Calloeneis tumidiventris

Scientific classification
- Kingdom: Animalia
- Phylum: Arthropoda
- Clade: Pancrustacea
- Class: Insecta
- Order: Coleoptera
- Suborder: Polyphaga
- Infraorder: Cucujiformia
- Family: Coccinellidae
- Genus: Calloeneis
- Species: C. tumidiventris
- Binomial name: Calloeneis tumidiventris (Champion, 1913)
- Synonyms: Cryptognatha tumidiventris Champion, 1913;

= Calloeneis tumidiventris =

- Genus: Calloeneis
- Species: tumidiventris
- Authority: (Champion, 1913)
- Synonyms: Cryptognatha tumidiventris Champion, 1913

Species of beetle

Calloeneis tumidiventris is a species of beetle of the family Coccinellidae.
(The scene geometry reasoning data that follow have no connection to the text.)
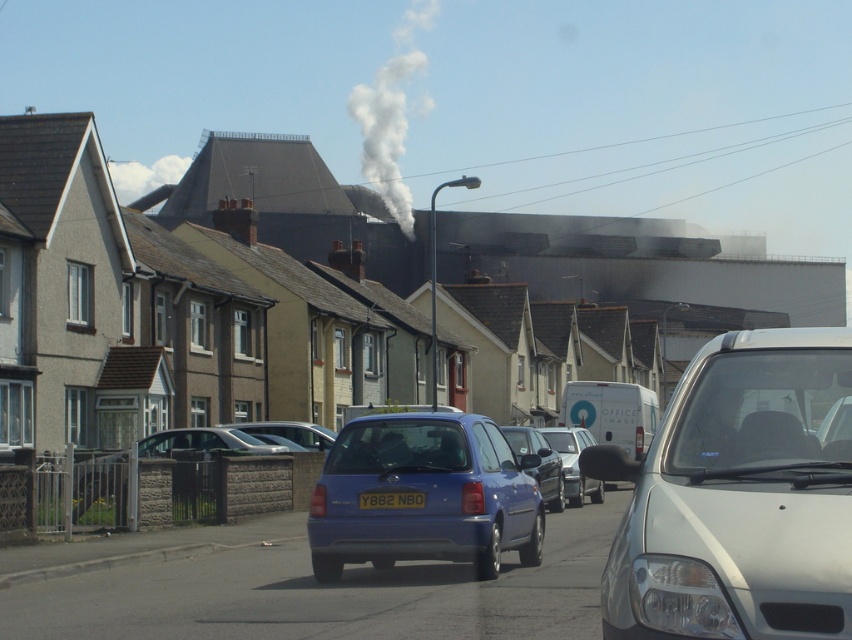
Question: Does silver metallic van at center have a lesser width compared to black plastic license plate at center?

Choices:
 (A) yes
 (B) no

Answer: (A)

Question: Based on their relative distances, which object is nearer to the matte blue hatchback at center?

Choices:
 (A) white smoke at center
 (B) silver metallic van at right
 (C) matte blue car at center

Answer: (B)

Question: Which of these objects is positioned farthest from the silver metallic van at right?

Choices:
 (A) matte blue car at center
 (B) white smoke at center

Answer: (B)

Question: Is silver metallic van at right thinner than white smoke at center?

Choices:
 (A) yes
 (B) no

Answer: (A)

Question: Which of the following is the farthest from the observer?

Choices:
 (A) matte blue hatchback at center
 (B) black plastic license plate at center

Answer: (B)

Question: Is matte blue car at center to the right of black plastic license plate at center from the viewer's perspective?

Choices:
 (A) yes
 (B) no

Answer: (A)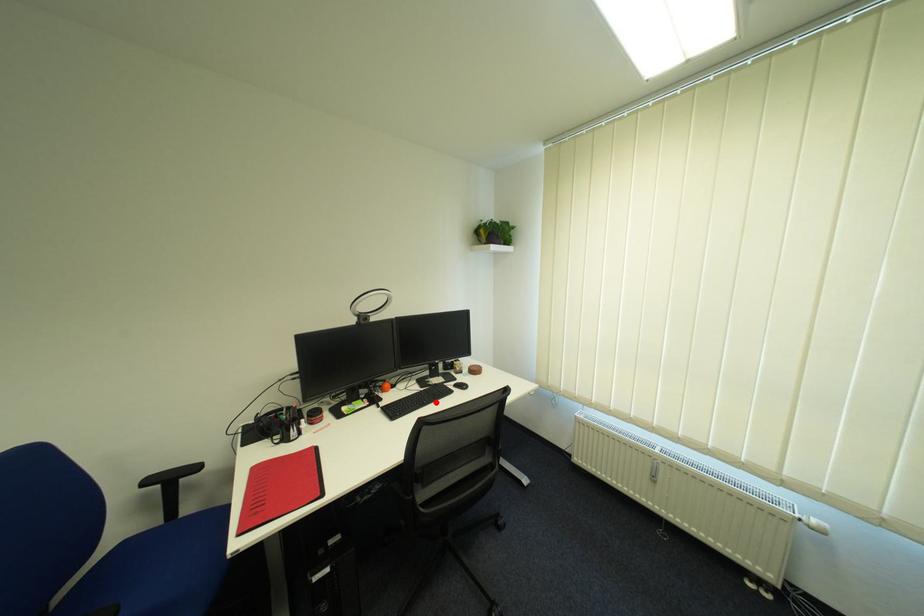
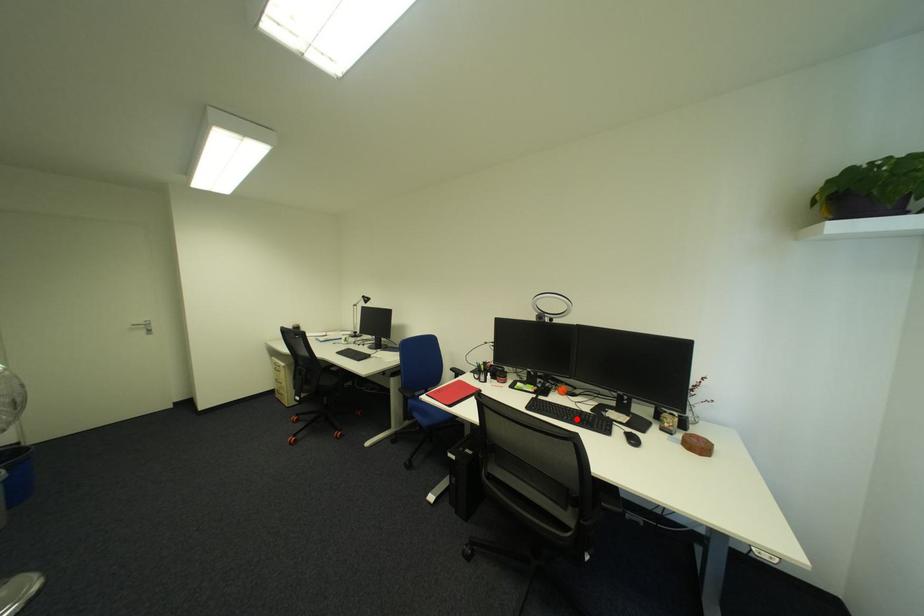
I am providing you with two images of the same scene from different viewpoints. A red point is marked on the first image and another point is marked on the second image. Do the highlighted points in image1 and image2 indicate the same real-world spot?

Yes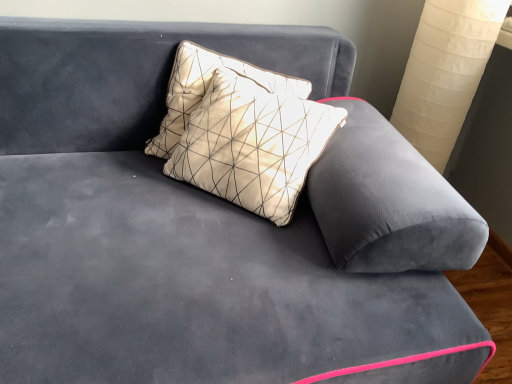
This screenshot has height=384, width=512. Describe the element at coordinates (206, 90) in the screenshot. I see `white matte pillow at upper center` at that location.

The height and width of the screenshot is (384, 512). I want to click on white matte pillow at upper center, so click(206, 90).

You are a GUI agent. You are given a task and a screenshot of the screen. Output one action in this format:
    pyautogui.click(x=<x>, y=<y>)
    Task: Click on the white matte pillow at upper center
    The height and width of the screenshot is (384, 512).
    Given the screenshot: What is the action you would take?
    pyautogui.click(x=206, y=90)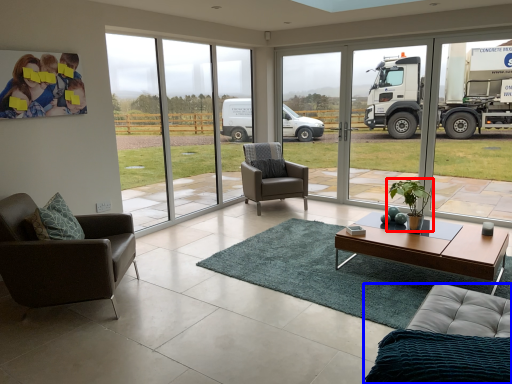
Question: Which object appears closest to the camera in this image, houseplant (highlighted by a red box) or studio couch (highlighted by a blue box)?

Choices:
 (A) houseplant
 (B) studio couch

Answer: (B)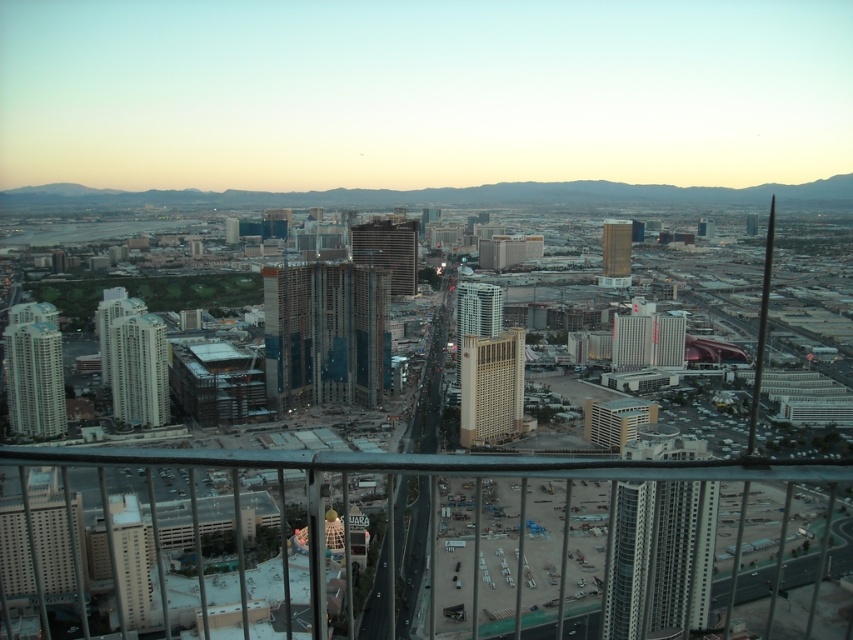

It is found in Panama.

== Description ==
Adults reach a length of about 1.5-1.75 mm. They have a hemispherical, very convex, shining and glabrous body. They are black, but the antennae, coxae and legs (and sometimes also the head and a patch at the anterior angles of the thorax) are testaceous. The ventral segments are rufous. The head and thorax are closely, but the elytra very sparsely punctulate. The elytra are also finely margined.